Ancient artifacts that have been obtained lawfully carry with them a record of such things as dates and locations of the find, methods of authentication, chain of possession, and so on. By contrast, looters often raid archeological sites seeking artifacts they can sell and simply remove them. This often damages other objects and destroys archeological evidence in the process, robbing us of much crucial information. To discourage this looting, many nations have passed laws forbidding the purchase of such items.
Because of these laws, Tchacos could not legally sell the papyrus. Some years ago, Yale University refused to purchase the manuscript from her because of these legal concerns. To circumvent those laws, Tchacos and her attorney sold the contents of the papyrus, but not the physical manuscript itself. Given such ethical contortions, it shouldn’t be surprising that Tchacos felt a sort of kinship to Judas. She has been widely quoted as saying, “Judas was asking me to do something for him.” In return for that good deed, Tchacos will receive in excess of two million dollars.
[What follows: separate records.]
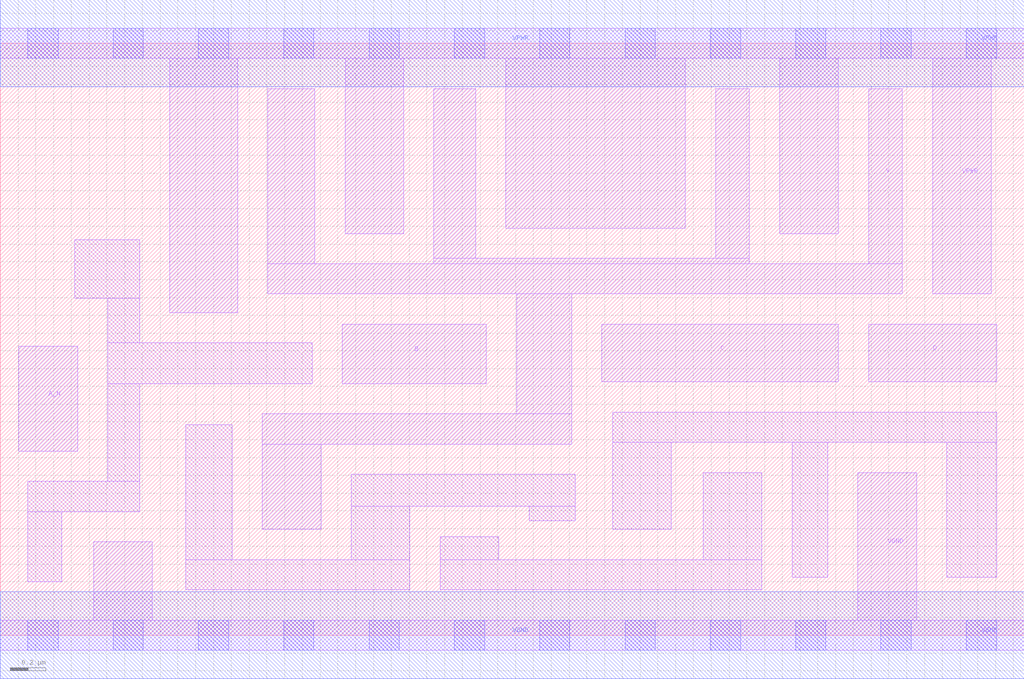
<source format=lef>
# Copyright 2020 The SkyWater PDK Authors
#
# Licensed under the Apache License, Version 2.0 (the "License");
# you may not use this file except in compliance with the License.
# You may obtain a copy of the License at
#
#     https://www.apache.org/licenses/LICENSE-2.0
#
# Unless required by applicable law or agreed to in writing, software
# distributed under the License is distributed on an "AS IS" BASIS,
# WITHOUT WARRANTIES OR CONDITIONS OF ANY KIND, either express or implied.
# See the License for the specific language governing permissions and
# limitations under the License.
#
# SPDX-License-Identifier: Apache-2.0

VERSION 5.7 ;
  NAMESCASESENSITIVE ON ;
  NOWIREEXTENSIONATPIN ON ;
  DIVIDERCHAR "/" ;
  BUSBITCHARS "[]" ;
UNITS
  DATABASE MICRONS 200 ;
END UNITS
MACRO sky130_fd_sc_lp__nand4b_2
  CLASS CORE ;
  SOURCE USER ;
  FOREIGN sky130_fd_sc_lp__nand4b_2 ;
  ORIGIN  0.000000  0.000000 ;
  SIZE  5.760000 BY  3.330000 ;
  SYMMETRY X Y R90 ;
  SITE unit ;
  PIN A_N
    ANTENNAGATEAREA  0.126000 ;
    DIRECTION INPUT ;
    USE SIGNAL ;
    PORT
      LAYER li1 ;
        RECT 0.105000 1.035000 0.435000 1.625000 ;
    END
  END A_N
  PIN B
    ANTENNAGATEAREA  0.630000 ;
    DIRECTION INPUT ;
    USE SIGNAL ;
    PORT
      LAYER li1 ;
        RECT 1.925000 1.415000 2.735000 1.750000 ;
    END
  END B
  PIN C
    ANTENNAGATEAREA  0.630000 ;
    DIRECTION INPUT ;
    USE SIGNAL ;
    PORT
      LAYER li1 ;
        RECT 3.385000 1.425000 4.715000 1.750000 ;
    END
  END C
  PIN D
    ANTENNAGATEAREA  0.630000 ;
    DIRECTION INPUT ;
    USE SIGNAL ;
    PORT
      LAYER li1 ;
        RECT 4.885000 1.425000 5.605000 1.750000 ;
    END
  END D
  PIN Y
    ANTENNADIFFAREA  1.659000 ;
    DIRECTION OUTPUT ;
    USE SIGNAL ;
    PORT
      LAYER li1 ;
        RECT 1.475000 0.595000 1.805000 1.075000 ;
        RECT 1.475000 1.075000 3.215000 1.245000 ;
        RECT 1.505000 1.920000 5.075000 2.090000 ;
        RECT 1.505000 2.090000 1.770000 3.075000 ;
        RECT 2.440000 2.090000 4.215000 2.120000 ;
        RECT 2.440000 2.120000 2.675000 3.075000 ;
        RECT 2.905000 1.245000 3.215000 1.920000 ;
        RECT 4.025000 2.120000 4.215000 3.075000 ;
        RECT 4.885000 2.090000 5.075000 3.075000 ;
    END
  END Y
  PIN VGND
    DIRECTION INOUT ;
    USE GROUND ;
    PORT
      LAYER li1 ;
        RECT 0.000000 -0.085000 5.760000 0.085000 ;
        RECT 0.525000  0.085000 0.855000 0.525000 ;
        RECT 4.825000  0.085000 5.155000 0.915000 ;
      LAYER mcon ;
        RECT 0.155000 -0.085000 0.325000 0.085000 ;
        RECT 0.635000 -0.085000 0.805000 0.085000 ;
        RECT 1.115000 -0.085000 1.285000 0.085000 ;
        RECT 1.595000 -0.085000 1.765000 0.085000 ;
        RECT 2.075000 -0.085000 2.245000 0.085000 ;
        RECT 2.555000 -0.085000 2.725000 0.085000 ;
        RECT 3.035000 -0.085000 3.205000 0.085000 ;
        RECT 3.515000 -0.085000 3.685000 0.085000 ;
        RECT 3.995000 -0.085000 4.165000 0.085000 ;
        RECT 4.475000 -0.085000 4.645000 0.085000 ;
        RECT 4.955000 -0.085000 5.125000 0.085000 ;
        RECT 5.435000 -0.085000 5.605000 0.085000 ;
      LAYER met1 ;
        RECT 0.000000 -0.245000 5.760000 0.245000 ;
    END
  END VGND
  PIN VPWR
    DIRECTION INOUT ;
    USE POWER ;
    PORT
      LAYER li1 ;
        RECT 0.000000 3.245000 5.760000 3.415000 ;
        RECT 0.955000 1.815000 1.335000 3.245000 ;
        RECT 1.940000 2.260000 2.270000 3.245000 ;
        RECT 2.845000 2.290000 3.855000 3.245000 ;
        RECT 4.385000 2.260000 4.715000 3.245000 ;
        RECT 5.245000 1.920000 5.575000 3.245000 ;
      LAYER mcon ;
        RECT 0.155000 3.245000 0.325000 3.415000 ;
        RECT 0.635000 3.245000 0.805000 3.415000 ;
        RECT 1.115000 3.245000 1.285000 3.415000 ;
        RECT 1.595000 3.245000 1.765000 3.415000 ;
        RECT 2.075000 3.245000 2.245000 3.415000 ;
        RECT 2.555000 3.245000 2.725000 3.415000 ;
        RECT 3.035000 3.245000 3.205000 3.415000 ;
        RECT 3.515000 3.245000 3.685000 3.415000 ;
        RECT 3.995000 3.245000 4.165000 3.415000 ;
        RECT 4.475000 3.245000 4.645000 3.415000 ;
        RECT 4.955000 3.245000 5.125000 3.415000 ;
        RECT 5.435000 3.245000 5.605000 3.415000 ;
      LAYER met1 ;
        RECT 0.000000 3.085000 5.760000 3.575000 ;
    END
  END VPWR
  OBS
    LAYER li1 ;
      RECT 0.155000 0.300000 0.345000 0.695000 ;
      RECT 0.155000 0.695000 0.785000 0.865000 ;
      RECT 0.420000 1.895000 0.785000 2.225000 ;
      RECT 0.605000 0.865000 0.785000 1.415000 ;
      RECT 0.605000 1.415000 1.755000 1.645000 ;
      RECT 0.605000 1.645000 0.785000 1.895000 ;
      RECT 1.045000 0.255000 2.305000 0.425000 ;
      RECT 1.045000 0.425000 1.305000 1.185000 ;
      RECT 1.975000 0.425000 2.305000 0.725000 ;
      RECT 1.975000 0.725000 3.235000 0.905000 ;
      RECT 2.475000 0.255000 4.285000 0.425000 ;
      RECT 2.475000 0.425000 2.805000 0.555000 ;
      RECT 2.975000 0.645000 3.235000 0.725000 ;
      RECT 3.445000 0.595000 3.775000 1.085000 ;
      RECT 3.445000 1.085000 5.605000 1.255000 ;
      RECT 3.955000 0.425000 4.285000 0.915000 ;
      RECT 4.455000 0.325000 4.655000 1.085000 ;
      RECT 5.325000 0.325000 5.605000 1.085000 ;
  END
END sky130_fd_sc_lp__nand4b_2

</source>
Clouding matters still further are charges that Tchacos had long been a dealer in looted antiquities.
Despite these problems, National Geographic decided to publish the contents and produce a television program touting this forgotten “gospel.”
The real question, however, doesn’t have to do with how the manuscript was obtained. The issue is whether the story told by this long-hidden manuscript sheds new light on the crucifixion story. Does it help us to better understand the truth about Judas?
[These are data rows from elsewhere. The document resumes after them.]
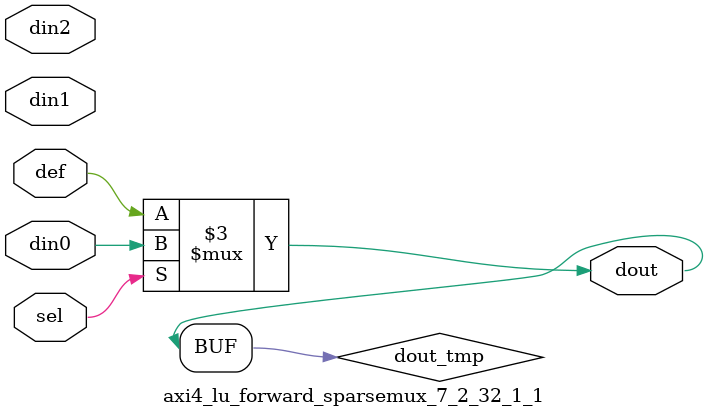
<source format=v>
`timescale 1ns / 1ps

module axi4_lu_forward_sparsemux_7_2_32_1_1 (din0,din1,din2,def,sel,dout);

parameter din0_WIDTH = 1;

parameter din1_WIDTH = 1;

parameter din2_WIDTH = 1;

parameter def_WIDTH = 1;
parameter sel_WIDTH = 1;
parameter dout_WIDTH = 1;

parameter [sel_WIDTH-1:0] CASE0 = 1;

parameter [sel_WIDTH-1:0] CASE1 = 1;

parameter [sel_WIDTH-1:0] CASE2 = 1;

parameter ID = 1;
parameter NUM_STAGE = 1;



input [din0_WIDTH-1:0] din0;

input [din1_WIDTH-1:0] din1;

input [din2_WIDTH-1:0] din2;

input [def_WIDTH-1:0] def;
input [sel_WIDTH-1:0] sel;

output [dout_WIDTH-1:0] dout;



reg [dout_WIDTH-1:0] dout_tmp;

always @ (*) begin
case (sel)
    
    CASE0 : dout_tmp = din0;
    
    CASE1 : dout_tmp = din1;
    
    CASE2 : dout_tmp = din2;
    
    default : dout_tmp = def;
endcase
end


assign dout = dout_tmp;



endmodule

</source>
And the answer is No. Scholars agree that it reflects not the thoughts of Judas but the traditions of an early Christian sect called the Gnostics. The word Gnostic comes from the Greek word gnosis, which means “knowledge.” The ancient “Christian Gnostics” believed that the way to salvation was through secret knowledge delivered by Jesus to his inner circle.5 And that’s precisely what the Gospel of Judas portrays: a Judas whose concealed relationship with Jesus makes him privy to secret knowledge that the other disciples lacked, and who conspires with Christ rather than betrays him.
This directly contradicts the biblical account. Matthew and John were firsthand witnesses who declared what they had “seen and heard.”6 Scholars agree that Mark’s account came from Peter, who was also an eyewitness. Luke, living within a few years of the events described, “carefully investigated everything from the beginning.”7 As we should expect from four independent witnesses of the same events, their accounts differ in detail but agree on all the major points. And all agree that Judas betrayed Jesus.8
As one of the twelve disciples, Judas spent many hours with Jesus. To Judas, as well as the others, Jesus revealed “the knowledge of the secrets of the kingdom of God.”9 But, contrary to the Gnostics, who believed knowledge leads to salvation, the Bible teaches that knowing about Jesus isn’t enough. We must know and be known by Him.10 The biblical account demonstrates that Judas never really believed in Jesus. He never understood that Jesus’ death would bring eternal salvation. Instead he saw Jesus only as a political leader. And with the death of that political leader, his own ambitions died. And so he took his own life.
The story of how this ancient papyrus came to light provides a fascinating tale. But the story of Judas remains a tragedy of friendship betrayed and eternal loss.
Ed Dickerson writes from Garrison, Iowa.